_Action item_
Among the entries below, please show each line that carries the word "center".

_Dataset_

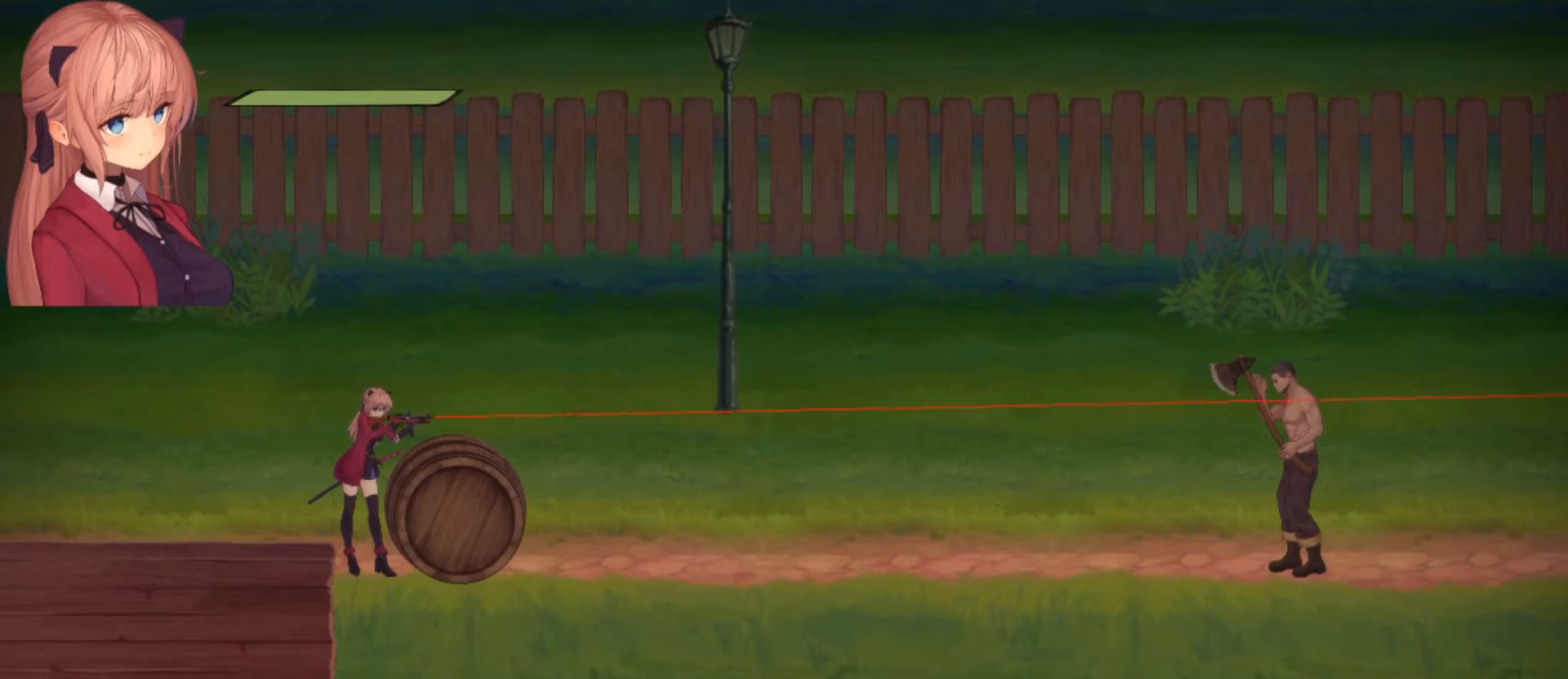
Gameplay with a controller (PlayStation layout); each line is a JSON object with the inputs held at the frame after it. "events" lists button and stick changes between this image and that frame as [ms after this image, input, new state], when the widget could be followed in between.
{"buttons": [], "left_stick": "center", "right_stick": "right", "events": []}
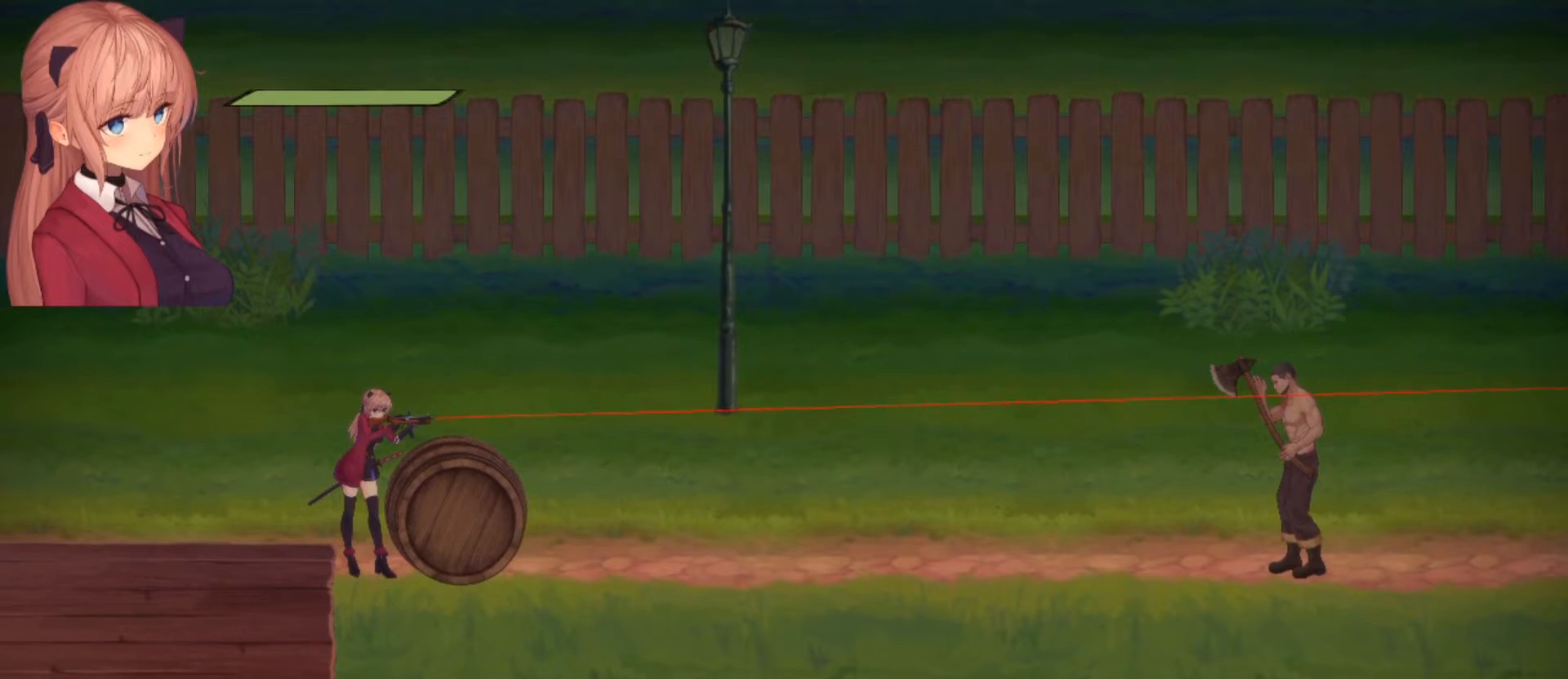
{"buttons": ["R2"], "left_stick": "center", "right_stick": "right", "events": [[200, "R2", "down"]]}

* * *

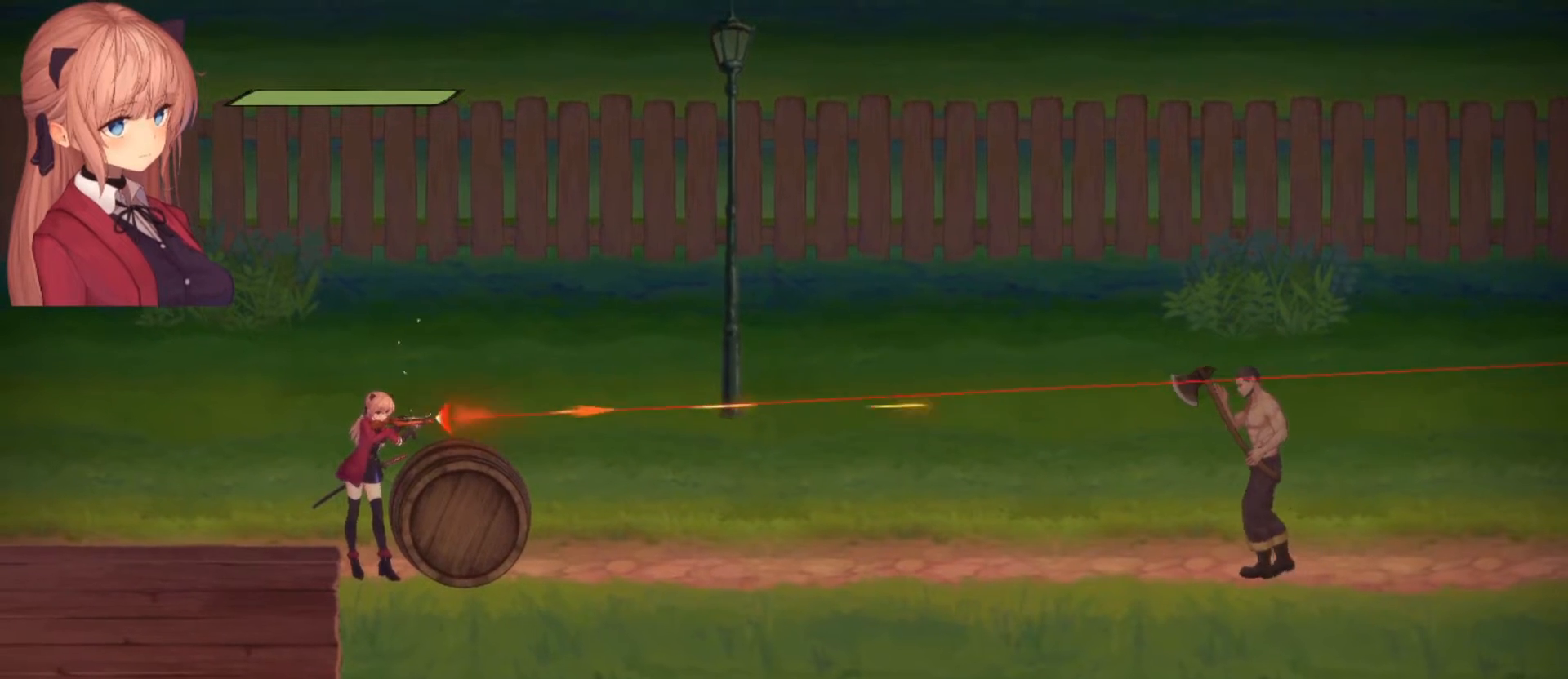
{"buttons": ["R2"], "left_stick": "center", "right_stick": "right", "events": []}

_Task solution_
{"buttons": [], "left_stick": "center", "right_stick": "right", "events": []}
{"buttons": ["R2"], "left_stick": "center", "right_stick": "right", "events": [[200, "R2", "down"]]}
{"buttons": ["R2"], "left_stick": "center", "right_stick": "right", "events": []}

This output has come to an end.